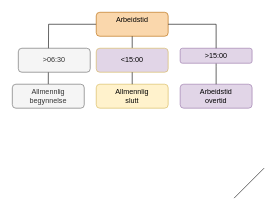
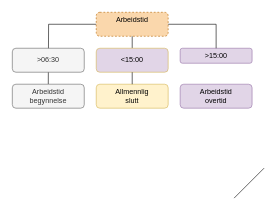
  <mxCell id="0" />
  <mxCell id="1" parent="0" />
  <mxCell id="2" style="edgeStyle=orthogonalEdgeStyle;rounded=0;orthogonalLoop=1;jettySize=auto;html=1;exitX=0;exitY=0.5;exitDx=0;exitDy=0;endArrow=none;endFill=0;" edge="1" parent="1" source="3"><mxGeometry relative="1" as="geometry"><mxPoint x="80" y="140" as="targetPoint" /></mxGeometry></mxCell>
- <mxCell id="3" value="&lt;div&gt;Arbeidstid&lt;/div&gt;&lt;div&gt;&lt;br&gt;&lt;/div&gt;" style="rounded=1;whiteSpace=wrap;html=1;fillColor=#fad7ac;strokeColor=#b46504;" vertex="1" parent="1"><mxGeometry x="160" y="20" width="120" height="40" as="geometry" /></mxCell>
- <mxCell id="4" value="&amp;gt;06:30" style="rounded=1;whiteSpace=wrap;html=1;fillColor=#f5f5f5;fontColor=#333333;strokeColor=#666666;" vertex="1" parent="1"><mxGeometry x="30" y="80" width="120" height="40" as="geometry" /></mxCell>
+ <mxCell id="3" value="&lt;div&gt;Arbeidstid&lt;/div&gt;&lt;div&gt;&lt;br&gt;&lt;/div&gt;" style="rounded=1;whiteSpace=wrap;html=1;fillColor=#fad7ac;strokeColor=#b46504;dashed=1;" vertex="1" parent="1"><mxGeometry x="160" y="20" width="120" height="40" as="geometry" /></mxCell>
+ <mxCell id="4" value="&amp;gt;06:30" style="rounded=1;whiteSpace=wrap;html=1;fillColor=#f5f5f5;fontColor=#333333;strokeColor=#666666;" vertex="1" parent="1"><mxGeometry x="20" y="80" width="120" height="40" as="geometry" /></mxCell>
  <mxCell id="5" value="" style="endArrow=none;html=1;rounded=0;" edge="1" parent="1"><mxGeometry width="50" height="50" relative="1" as="geometry"><mxPoint x="390" y="330" as="sourcePoint" /><mxPoint x="440" y="280" as="targetPoint" /></mxGeometry></mxCell>
- <mxCell id="6" value="&lt;div&gt;Allmennlig &lt;br&gt;&lt;/div&gt;&lt;div&gt;begynnelse&lt;br&gt;&lt;/div&gt;" style="rounded=1;whiteSpace=wrap;html=1;fillColor=#f5f5f5;fontColor=#333333;strokeColor=#666666;" vertex="1" parent="1"><mxGeometry x="20" y="140" width="120" height="40" as="geometry" /></mxCell>
+ <mxCell id="6" value="&lt;div&gt;Arbeidstid &lt;br&gt;&lt;/div&gt;&lt;div&gt;begynnelse&lt;br&gt;&lt;/div&gt;" style="rounded=1;whiteSpace=wrap;html=1;fillColor=#f5f5f5;fontColor=#333333;strokeColor=#666666;" vertex="1" parent="1"><mxGeometry x="20" y="140" width="120" height="40" as="geometry" /></mxCell>
  <mxCell id="7" value="&lt;div&gt;Allmennlig&lt;/div&gt;&lt;div&gt;slutt&lt;/div&gt;" style="rounded=1;whiteSpace=wrap;html=1;fillColor=#fff2cc;strokeColor=#d6b656;" vertex="1" parent="1"><mxGeometry x="160" y="140" width="120" height="40" as="geometry" /></mxCell>
  <mxCell id="8" value="&lt;div&gt;Arbeidstid&lt;/div&gt;&lt;div&gt;overtid&lt;br&gt;&lt;/div&gt;" style="rounded=1;whiteSpace=wrap;html=1;fillColor=#e1d5e7;strokeColor=#9673a6;" vertex="1" parent="1"><mxGeometry x="300" y="140" width="120" height="40" as="geometry" /></mxCell>
  <mxCell id="9" value="" style="endArrow=none;html=1;rounded=0;entryX=0.5;entryY=1;entryDx=0;entryDy=0;startArrow=none;startFill=1;exitX=0.5;exitY=0;exitDx=0;exitDy=0;" edge="1" parent="1" source="10" target="3"><mxGeometry width="50" height="50" relative="1" as="geometry"><mxPoint x="310" y="50" as="sourcePoint" /><mxPoint x="450" y="290" as="targetPoint" /></mxGeometry></mxCell>
  <mxCell id="10" value="&amp;lt;15:00" style="rounded=1;whiteSpace=wrap;html=1;fillColor=#e1d5e7;strokeColor=#d6b656;" vertex="1" parent="1"><mxGeometry x="160" y="80" width="120" height="40" as="geometry" /></mxCell>
  <mxCell id="11" value="" style="endArrow=none;html=1;rounded=0;entryX=0.5;entryY=1;entryDx=0;entryDy=0;startArrow=none;startFill=0;exitX=0.5;exitY=0;exitDx=0;exitDy=0;endFill=0;" edge="1" parent="1" source="7" target="10"><mxGeometry width="50" height="50" relative="1" as="geometry"><mxPoint x="220" y="140" as="sourcePoint" /><mxPoint x="220" y="60" as="targetPoint" /></mxGeometry></mxCell>
- <mxCell id="12" style="edgeStyle=orthogonalEdgeStyle;rounded=0;orthogonalLoop=1;jettySize=auto;html=1;entryX=0.5;entryY=0;entryDx=0;entryDy=0;startArrow=none;exitX=0.5;exitY=1;exitDx=0;exitDy=0;endArrow=none;endFill=0;" edge="1" parent="1" source="13" target="8"><mxGeometry relative="1" as="geometry"><mxPoint x="90" y="150" as="targetPoint" /><mxPoint x="500" y="150" as="sourcePoint" /><Array as="points"><mxPoint x="360" y="110" /><mxPoint x="360" y="110" /></Array></mxGeometry></mxCell>
  <mxCell id="13" value="&amp;gt;15:00" style="rounded=1;whiteSpace=wrap;html=1;fillColor=#e1d5e7;strokeColor=#9673a6;" vertex="1" parent="1"><mxGeometry x="300" y="80" width="120" height="25" as="geometry" /></mxCell>
  <mxCell id="14" value="" style="edgeStyle=orthogonalEdgeStyle;rounded=0;orthogonalLoop=1;jettySize=auto;html=1;exitX=1;exitY=0.5;exitDx=0;exitDy=0;entryX=0.5;entryY=0;entryDx=0;entryDy=0;endArrow=none;" edge="1" parent="1" source="3" target="13"><mxGeometry relative="1" as="geometry"><mxPoint x="360" y="140" as="targetPoint" /><mxPoint x="280" y="40" as="sourcePoint" /></mxGeometry></mxCell>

────────

■ **What you need to do**: Select every line of the entries above that contains the word "overtid".

■ **Finished answer**:
  <mxCell id="8" value="&lt;div&gt;Arbeidstid&lt;/div&gt;&lt;div&gt;overtid&lt;br&gt;&lt;/div&gt;" style="rounded=1;whiteSpace=wrap;html=1;fillColor=#e1d5e7;strokeColor=#9673a6;" vertex="1" parent="1"><mxGeometry x="300" y="140" width="120" height="40" as="geometry" /></mxCell>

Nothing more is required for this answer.